Suppression, decreased visual acuity, and amblyopia in visually premature children can develop because of consecutive ET.4, 24 These outcomes usually occur in cases of persistent ET. Various frequencies of amblyopia due to consecutive ET have been reported. Kim and Hwang25 reported 2 consecutive ET patients (from 68 patients) who developed amblyopia; Kim and Choi8 reported a newly developed case of amblyopia in 1 of 18 ET patients; and Keech and Stewart 23 reported no cases of amblyopia among all of their patients who were over 8 years old. In this studies, we could not identify any cases of newly developed amblyopia in the persistent ET group regardless of their age, when 50% of them were in amblyogenic age, 7 years or younger. This may be due to our conservative management. With the reports from other studies, we believe that if we carry out proper conservative management, occurrence of amblyopia would be rare in consecutive esodeviation after IXT surgery.

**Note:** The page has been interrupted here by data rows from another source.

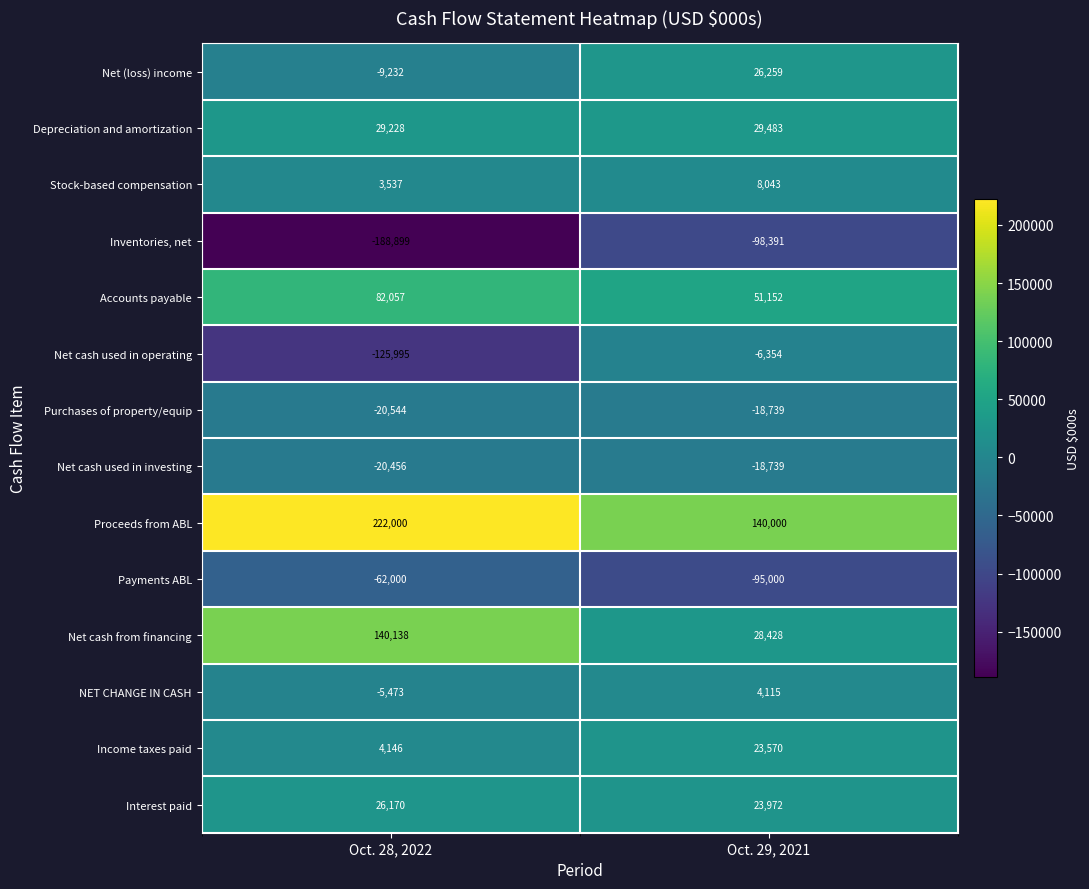

What is the smallest value displayed?

-188899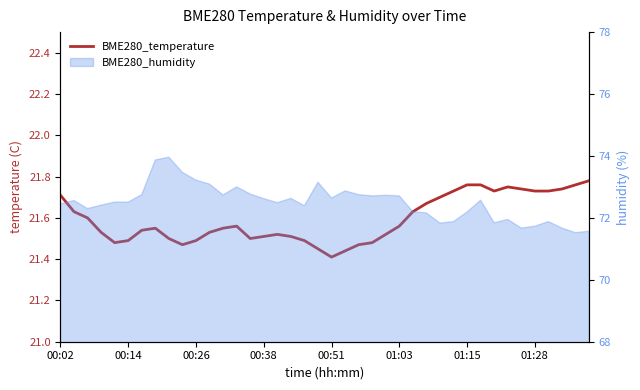

What is the smallest value displayed?

21.4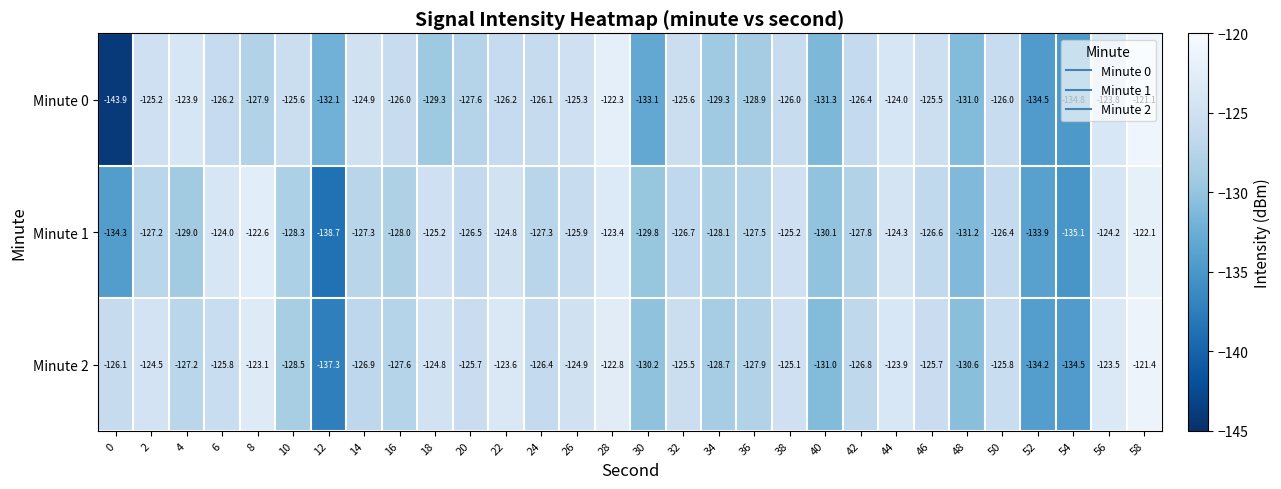

Is the value of Minute 2 at 34 greater than the value of Minute 1 at 42?

No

A limitation of this study is its retrospective design. The compliance of treatments, that is patching or prism glasses wearing, was not thoroughly monitored. However, it is clinically important that 149 of 151 consecutive ET patients improved with only conservative treatment. This finding supports the favorable role of conservative management of consecutive ET without significant limitation in extraocular movement, rather than early surgical intervention, for managing consecutive ET patients.

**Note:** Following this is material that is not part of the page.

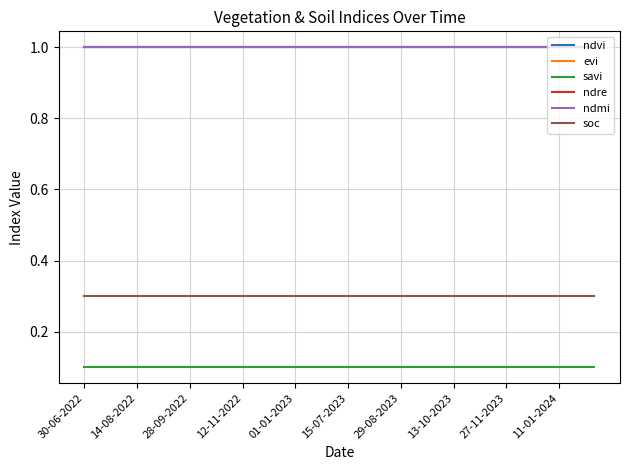

What is the smallest value displayed?

0.1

In conclusion, with conservative management, most cases of persistent consecutive ET disappeared at distance and at near fixation by 1 year after IXT surgery. Also, on the last follow-up visit (31.4±23.5 months), 149 patients of the 151 patients with consecutive esodeviation could be improved with nonsurgical management only. After the conservative management of persistent ET, the recurrence of exotropia was significantly less frequent and the sensory outcome was not affected by the duration of ET. There was no significant difference in loss of binocular function (loss of stereopsis and amblyopia development) between the younger and older age strata either in the transient ET and persistent ET groups in this study population, and this may be the result of conservative management.